**Your objective:** Start at the line containing "neck: (901, 1079)" and transcribe every line exactly through the end of the records below, and only those lines.

Task material START

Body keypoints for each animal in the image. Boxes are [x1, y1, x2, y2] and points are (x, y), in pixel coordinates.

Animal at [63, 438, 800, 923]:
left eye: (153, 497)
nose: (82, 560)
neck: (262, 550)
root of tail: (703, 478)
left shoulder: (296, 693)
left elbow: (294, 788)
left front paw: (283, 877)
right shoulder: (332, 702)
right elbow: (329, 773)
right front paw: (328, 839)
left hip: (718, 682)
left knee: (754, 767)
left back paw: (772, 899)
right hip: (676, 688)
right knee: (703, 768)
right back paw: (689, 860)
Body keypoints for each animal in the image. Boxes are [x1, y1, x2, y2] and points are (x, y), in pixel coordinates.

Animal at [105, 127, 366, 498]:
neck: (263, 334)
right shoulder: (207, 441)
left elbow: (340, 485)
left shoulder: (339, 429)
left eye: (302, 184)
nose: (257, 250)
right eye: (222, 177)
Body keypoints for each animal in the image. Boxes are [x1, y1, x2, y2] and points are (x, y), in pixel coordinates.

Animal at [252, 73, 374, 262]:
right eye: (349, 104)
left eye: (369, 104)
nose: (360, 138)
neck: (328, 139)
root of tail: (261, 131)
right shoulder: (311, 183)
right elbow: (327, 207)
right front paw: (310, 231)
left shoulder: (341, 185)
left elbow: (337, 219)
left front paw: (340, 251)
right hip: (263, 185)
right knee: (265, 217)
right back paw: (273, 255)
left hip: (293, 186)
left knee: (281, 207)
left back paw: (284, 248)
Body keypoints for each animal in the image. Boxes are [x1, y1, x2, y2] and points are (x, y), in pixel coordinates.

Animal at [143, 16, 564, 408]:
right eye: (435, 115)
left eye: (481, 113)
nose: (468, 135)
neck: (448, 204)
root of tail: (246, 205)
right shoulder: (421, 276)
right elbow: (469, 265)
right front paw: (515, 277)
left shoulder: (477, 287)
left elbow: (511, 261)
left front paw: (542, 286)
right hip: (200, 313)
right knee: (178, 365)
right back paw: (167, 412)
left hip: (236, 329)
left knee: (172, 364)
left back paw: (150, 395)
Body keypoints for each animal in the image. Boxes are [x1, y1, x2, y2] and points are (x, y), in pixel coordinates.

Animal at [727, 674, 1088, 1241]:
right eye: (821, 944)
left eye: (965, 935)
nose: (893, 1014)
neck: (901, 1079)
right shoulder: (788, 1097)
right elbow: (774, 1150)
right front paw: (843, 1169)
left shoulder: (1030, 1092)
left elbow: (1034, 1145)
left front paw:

Task material END

**Exercise solution:**
neck: (901, 1079)
right shoulder: (788, 1097)
right elbow: (774, 1150)
right front paw: (843, 1169)
left shoulder: (1030, 1092)
left elbow: (1034, 1145)
left front paw:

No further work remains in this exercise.